Prozess in Düsseldorf Siebenjähriger stirbt in Klinik: Kinderärzte freigesprochen

Düsseldorf · Das Kind war im Evangelischen Krankenhaus an einem Darmverschluss gestorben. Staatsanwaltschaft will jetzt gegen Chirurginnen ermitteln.

 Die beiden Angeklagten warten mit Rechtsanwalt Jochen Strauß auf den Prozessbeginn.

Die beiden Angeklagten warten mit Rechtsanwalt Jochen Strauß auf den Prozessbeginn.

Foto: dpa/Roland Weihrauch

Am 15. Oktober vor drei Jahren stand Maurice mit seinem Vater an der Pforte des Evangelischen Krankenhauses. Der Siebenjährige war so schwach, dass er getragen werden musste. Um 19.30 Uhr war der Junge tot. Er starb an einem Darmverschluss, der schon früh diagnostiziert wurde. Trotzdem wurde Maurice nicht operiert, obwohl das Kind dann vermutlich überlebt hätte. Am Dienstag mussten sich der der 64-jährige Oberarzt der Kinderstation und seine 31 Jahre alte Assistenzärztin wegen fahrlässiger Tötung vor dem Amtsgericht verantworten. Die beiden Mediziner wurden freigesprochen. Stattdessen will die Staatsanwaltschaft jetzt gegen zwei Chirurginnen ermitteln.

Der Anwalt des Oberarztes erklärte gleich zu Beginn des Prozesses, dass hier „die falsche Person“ auf der Anklagebank sitze. Es sei undenkbar, dass ein Kinderarzt einen Chirurgen anweisen könne, eine Operation durchzuführen. Das sei allein eine Entscheidung des Facharztes.

Das war geschehen: Um 6.30 Uhr war der Vater mit Maurice im Evangelischen Krankenhaus erschienen. Der Junge hatte drei Tage lang nach dem Essen immer wieder gebrochen und konnte selbst nicht mehr laufen. Im Krankenhaus wurde er nicht aufgenommen, sondern zur Notfallaufnahme an der Florastraße geschickt. Dort wurde das Kind erst wegen der langen Wartezeit an einem Samstag erst um 8.45 Uhr behandelt, obwohl im Falle eines Darmverschlusses jede Minute zählt, wie ein Gutachter deutlich machte.

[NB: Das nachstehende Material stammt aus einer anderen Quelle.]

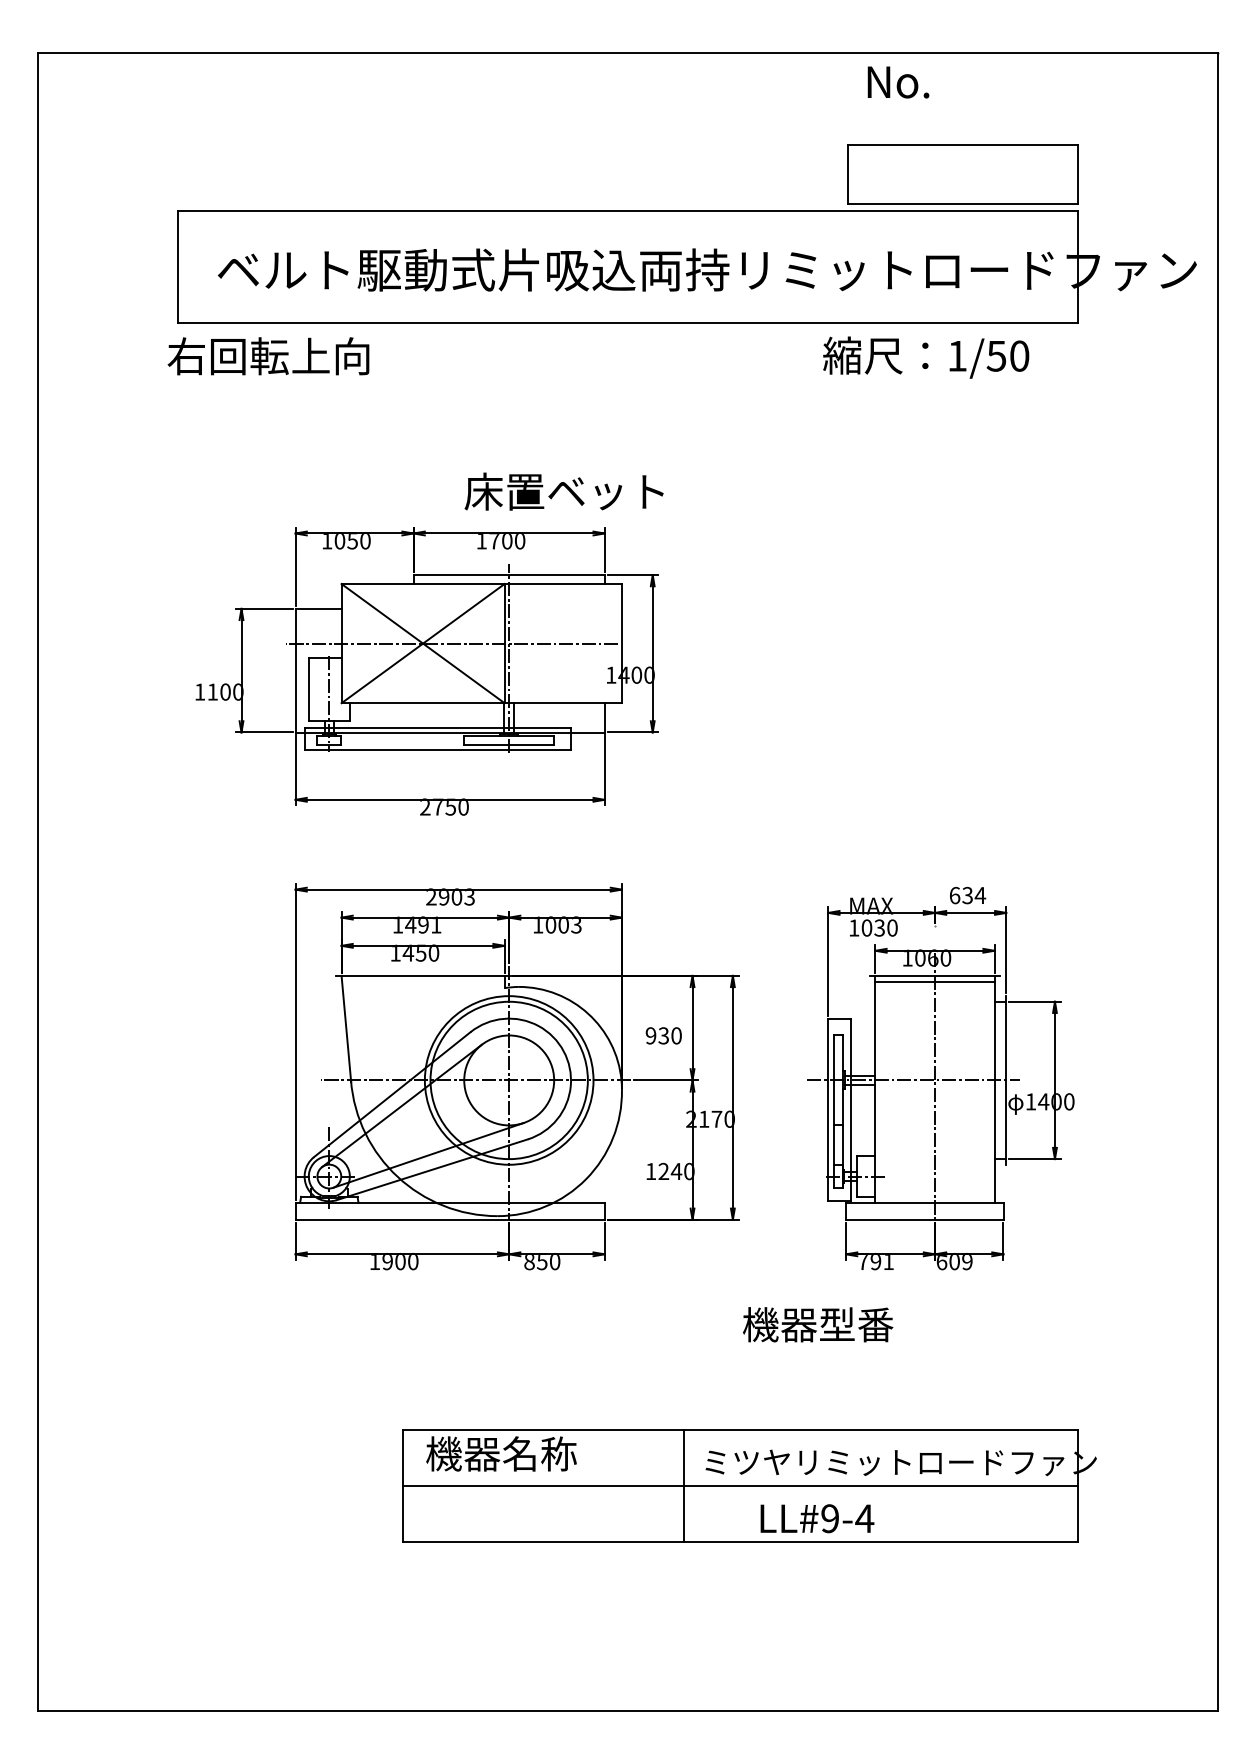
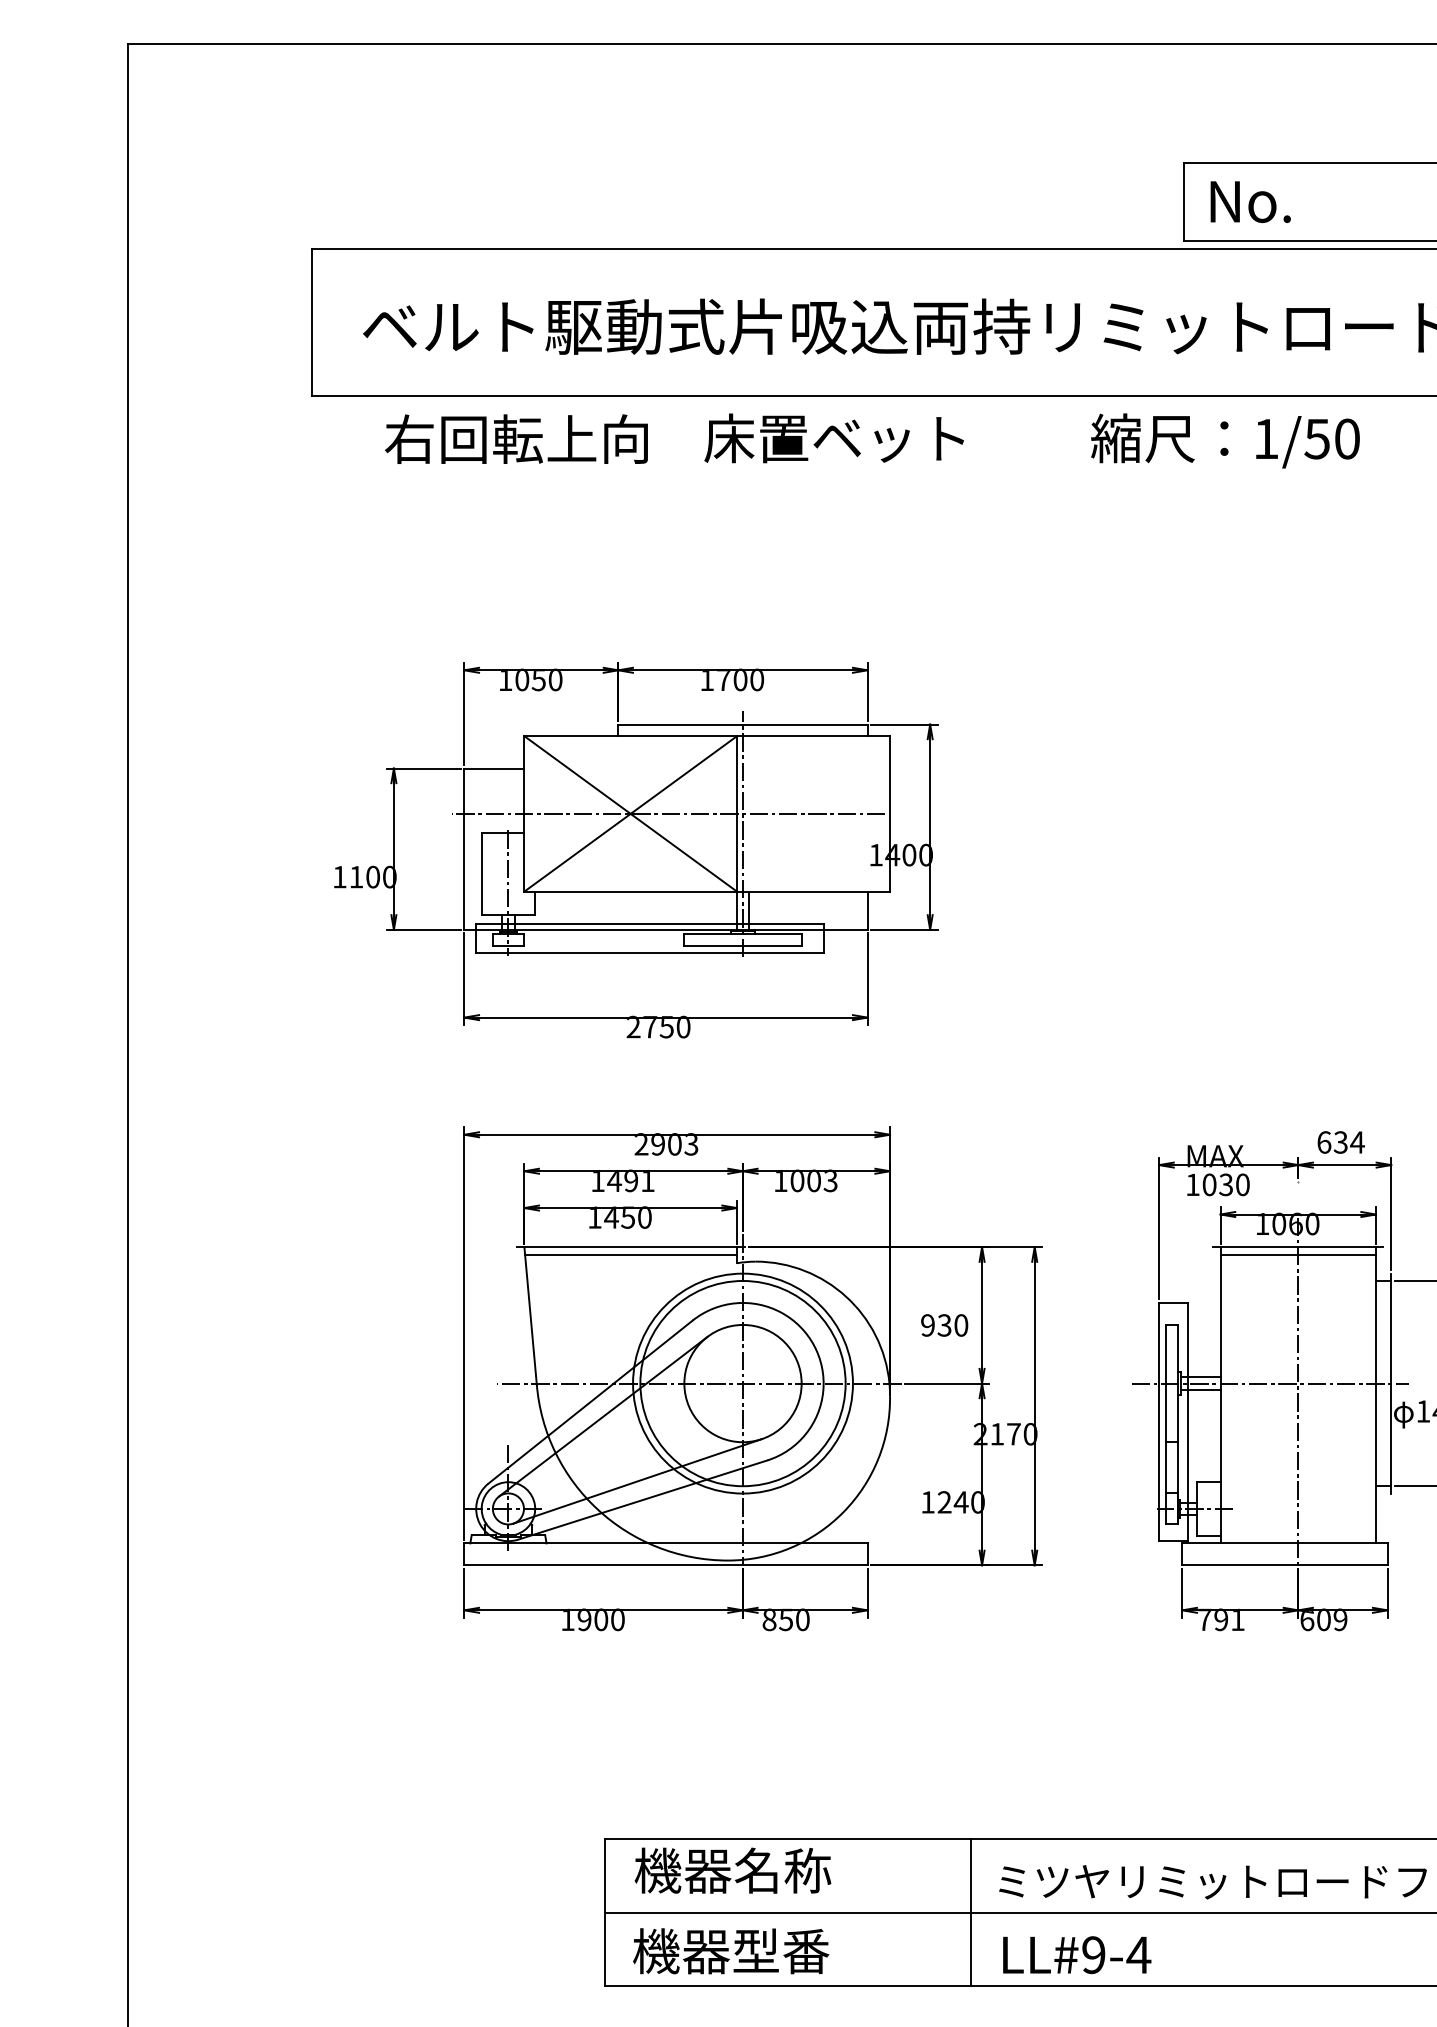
text: (898, 82) -> (1250, 202), moved
text: (268, 356) -> (516, 439), moved
text: (926, 357) -> (1225, 440), moved
text: (563, 491) -> (833, 438), moved
line: (423, 981) -> (631, 1254), added
text: (818, 1324) -> (731, 1950), moved
text: (817, 1518) -> (1077, 1954), moved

Bereits in der Notfallambulanz vermuteten die Ärzte, dass es sich um einen. Darmverschluss handeln könnte und überwiesen Maurice zunächst an die Kinderchirurgie. Die ließ ihn dann aber zur normalen Kinderklinik verlegen, ohne eine Röntgenuntersuchung durchzuführen. Das wurde erst durch die beiden Angeklagten veranlasst. Um 12.13 Uhr hatte man Gewissheit über die Diagnose. Um 13.40 Uhr sollte Maurice in die Kinderchirurgie der Diakonie nach Kaiserswerth verlegt werden. Doch der Junge war in einem so kritischen Zustand, dass der Transport verweigert wurde.

Später wurde das schwer kranke Kind dann auf die Intensivstation für Erwachsene verlegt, aber immer noch nicht operiert, sondern nur konservativ mit Infusionen behandelt. Um 18.12 Uhr brach der Junge zusammen und wurde bewusstlos. Um 19.30 Uhr wurde der Tod festgestellt.

Wie der Gutachter feststellte, hätte das Kind vermutlich gerettet werden können, wenn um 12.13 Uhr, als die Diagnose fest stand, sofort eine Operation angeordnet worden wäre. Und das hätten die Chirurgen anordnen müssen und nicht die Kinderärzte. Darum gab es für die beiden Angeklagten einen glatten Freispruch. Die beiden Chirurginnen hatten die Aussage verweigert. Noch in der Sitzung kündigte der Staatsanwalt an, die Ermittlungen gegen sie wieder aufzunehmen.

Die Eltern waren nicht in der Lage, an dem Verfahren teilzunehmen. „Das wurde eine ganze Familie zerstört“, erklärte ihr Rechtsanwalt zum Abschluss. Mutter, Vater und die Schwester von Maurice befinden sich in psychologischer Behandlung. Gegen den Freispruch der Kinderärzte wandte er sich nicht. Es gebe aber offenbar große Probleme bei der Zuständigkeit im Evangelischen Krankenhaus.